Est-ce que vous ne pouvez pas faire entendre votre voix dans les instances où vous siégez ?
Je fais entendre ma voix mais il y a des instances qui s’occupent des consommateurs où j’ai été écarté en raison de ma façon de parler. Cela ne m’empêche pas de continuer à défendre les consommateurs.

Toujours concernant les prix, il faut reconnaître que le fret a beaucoup augmenté…
C’est vrai, mais la dévaluation de la roupie est venue s’ajouter à la hausse du coût de fret largement. En Thaïlande, le fret était de l’ordre de USD 3 500 en juin de cette année. Il est actuellement de USD 4 500. Il y a moins de conteneurs qui arrivent en raison de la pandémie, ce qui entraîne une hausse du prix des conteneurs. Voyez vous-même, on sait que le fret a augmenté et on ajoute la dévaluation de la roupie. C’est comme si vous mettez du sel sur une blessure…

Que faudrait-il faire ?
Il faudra arrêter la dévaluation de la roupie et abolir la taxe de Rs 2 sur les produits pétroliers.

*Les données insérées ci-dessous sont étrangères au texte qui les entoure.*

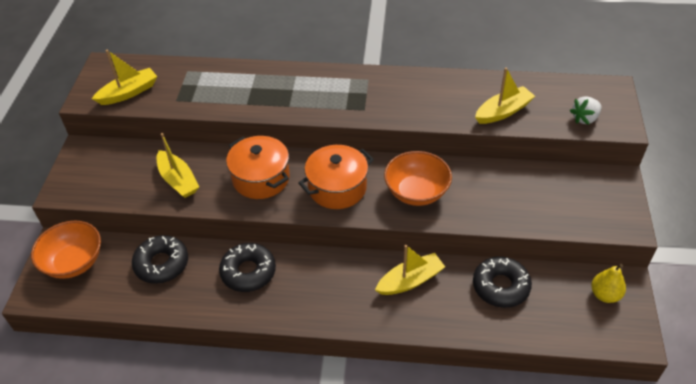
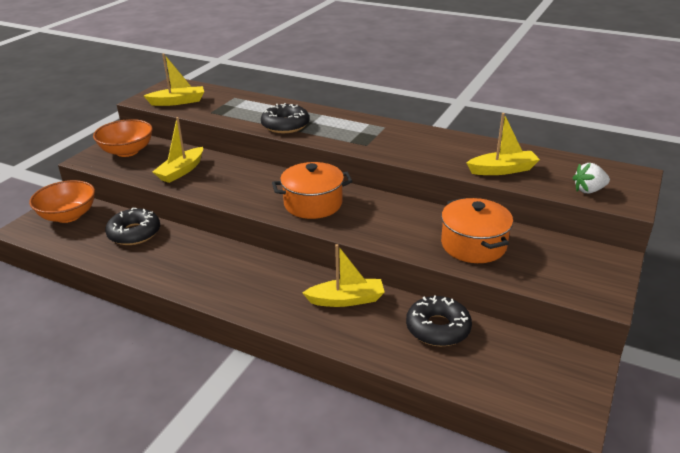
camera: 20 degrees right, 15 degrees down
yellow boat [156,133,199,198] -> yellow boat turned 45 degrees clockwise [153,117,203,183]
black donut [219,243,276,292] -> black donut moved to [261,103,309,133]
orange pot [226,136,290,199] -> orange pot moved to [441,198,513,263]
orange bowl [384,151,452,206] -> orange bowl moved to [93,119,153,157]
yellow pear [591,264,626,303] -> none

L’essence et le diesel sont déjà surtaxés.

Vous avez dû lire que la Banque mondiale considère que la roupie est surévaluée par 30 ou 40%…
J’ai lu récemment une déclaration de lord Desai qui affirme que les instances comme la Banque mondiale font des recommandations. C’est à chaque gouvernement de voir si ces recommandations sont adaptées à son pays. Ils peuvent faire les suggestions qu’ils veulent, mais c’est à vous de voir ce qui est bon pour votre pays.

Vous êtes aussi dirigeant d’une “credit union”. Comment se porte l’épargne en ce moment ?
Le taux d’épargne est très minime. Les gens n’ont pas suffisamment d’argent pour épargner. À la base, les Credit Unions reçoivent des contributions qui sont placées à la banque. Aujourd’hui, le taux d’intérêt est trop faible. Je prends l’exemple de mon association. Nous avons quelque Rs 10 millions de Fixed Deposits” dans les banques. Cela nous rapportait Rs 800 000 il y a dix ans. Aujourd’hui, ces Rs 10 millions ne rapportent que Rs 125 000 d’intérêts. Toutes les Credit Unions vont craquer dans les années à venir. Nous n’arrivons pas à aider les membres comme il le faut.

Cette semaine a été marquée par la première phase de la réouverture des frontières. Qu’en pensez-vous ?
C’est bon qu’on ait commencé à rouvrir les frontières. Cependant, le nombre de tests de Covid effectués par jour n’est pas suffisant. Il faut faire davantage de tests afin de dépister plus de malades. Dans les 1 800 et 2 000 tests effectués par jour, on a une moyenne de 20 à 30 cas. Si on doublait le nombre de tests, on aurait pu relever plus de malades de la société et leur donner les soins nécessaires. On devrait faire le maximum de tests.
Concernant les vaccins, les gens font la queue pour le faire. Les autorités auraient dû s’assurer non seulement qu’il y a suffisamment de vaccins, mais auraient dû accélérer la campagne de vaccination avec de toucher le plus grand nombre de personnes le plus vite possible.